Water use in the world: present situation/future needs

 

 

 

To reliably assess in detail future water resources and present water availability, it is insufficient to rely simply on volume data and natural variations in river runoff. It is also necessary to take into account changes due to human activities. During recent decades natural variations in river runoff and quantitative and qualitative characteristics of renewable water resources have been much affected by a whole complexity of anthropogenic impacts. They include those related directly to water intake from river systems for irrigation, industrial and domestic water use. They also include reservoir runoff control, river basin landuse change such as afforestation and deforestation, field management, urbanisation, and drainage. All these factors differently affect the total volumes of water resources,
river runoff regime and water quality.

To estimate the true role of all anthropogenic factors is likely to be problematic. However, we should not overlook those factors transforming the surface of river catchments.
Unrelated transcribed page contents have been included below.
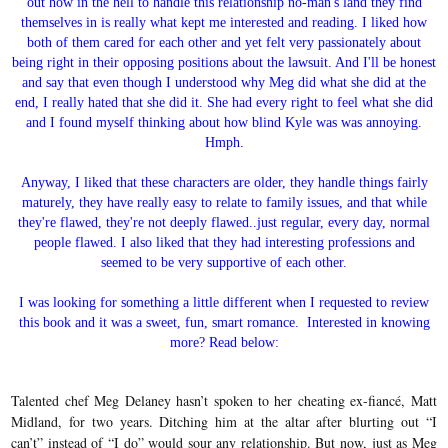
out how in the hell to handle this relationship no-man's land they find
themselves in is really what kept me interested and reading. I liked how
both of them cared for each other and yet felt very passionately about
being right in their opposing positions about the lawsuit. And I'll be honest
and say that even though I understood why Meg did what she did at the
end, I really hated that she did it. She had every right to feel what she did
and I found myself thinking about how blind Kyle was was annoying.
Hmph.
Anyway, I liked that these characters are older, they handle things fairly
maturely, they have really easy to relate to family issues, and that while
they're flawed, they're not deeply flawed..just regular, every day, normal
people flawed. I also liked that they had interesting professions and
seemed to be very supportive of each other.
I was looking for something a little different when I requested to review
this book and it was a sweet, fun, smart romance. Interested in knowing
more? Read below:
Talented chef Meg Delaney hasn’t spoken to her cheating ex-fiancé, Matt
Midland, for two years. Ditching him at the altar after blurting out “I
can’t” instead of “I do” would sour any relationship. But now, just as Meg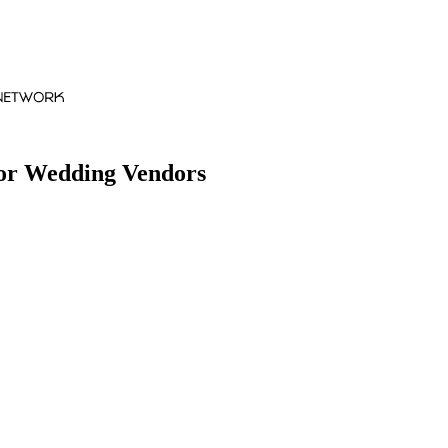
for Wedding Vendors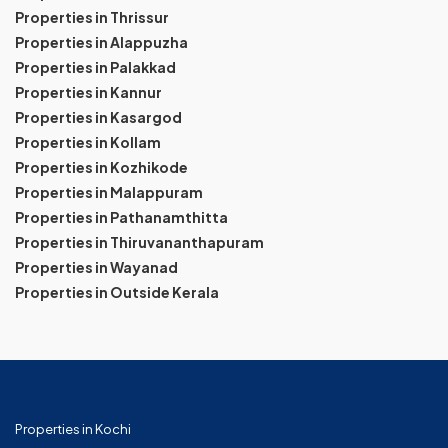
Properties in Thrissur
Properties in Alappuzha
Properties in Palakkad
Properties in Kannur
Properties in Kasargod
Properties in Kollam
Properties in Kozhikode
Properties in Malappuram
Properties in Pathanamthitta
Properties in Thiruvananthapuram
Properties in Wayanad
Properties in Outside Kerala
Properties in Kochi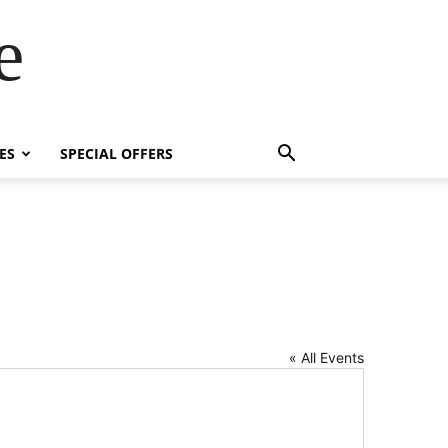
e
ES
SPECIAL OFFERS
« All Events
Such factors may exert major effects on the runoff of small and middle-sized rivers, and on monthly and extreme river runoff characteristics rather than annual values, as well as on water quality. Under certain physiographic conditions these kinds of human activities can even promote an increase in renewable water resources simply by decreasing the total evaporation loss from basins.

However, estimation of global anthropogenic effects on water resources is based, primarily, on a consideration of the role of those factors related to direct water intake from water bodies and reservoir runoff control. These factors, causing unilateral decrease in surface and groundwater runoff, are widely distributed, most intensively developed and able to exert a pronounced effect on water resources in large regions.

 

 

Speaking of man's impact on water resources, it is impossible to avoid touching upon an acute modern problem, the problem of global warming due to increasing carbon dioxide concentration in the atmosphere and strengthening of the 'greenhouse' effect. An expected rise in air temperature and change in precipitation could not help but affect the values of renewable water resources and the character of their economic use. However, an insignificant anthropogenic global climate change recorded for recent decades is more or less reflected in observation-based estimates of water resources and water consumption variations.

As to calculations for the future, it has to be said that the global warming forecasts for most regions so far available are very contradictory, particularly with regard to expected changes in precipitation. They are, therefore, unusable for obtaining anywhere near certain estimates of water resources and water consumption. In addition, according to the recent assessments for the future, the most serious anthropogenic changes in global climate are not to be expected until after 2030-40.

Thus, a quantitative estimation of global water resources for past years and for the decades to come was based on water use for public and domestic needs, industrial production, and agriculture (irrigation). Water losses occurring during reservoir construction were also taken into account. All the estimations for the future have been made ignoring potential anthropogenic global climate change, i.e. they are for a stationary climatic situation.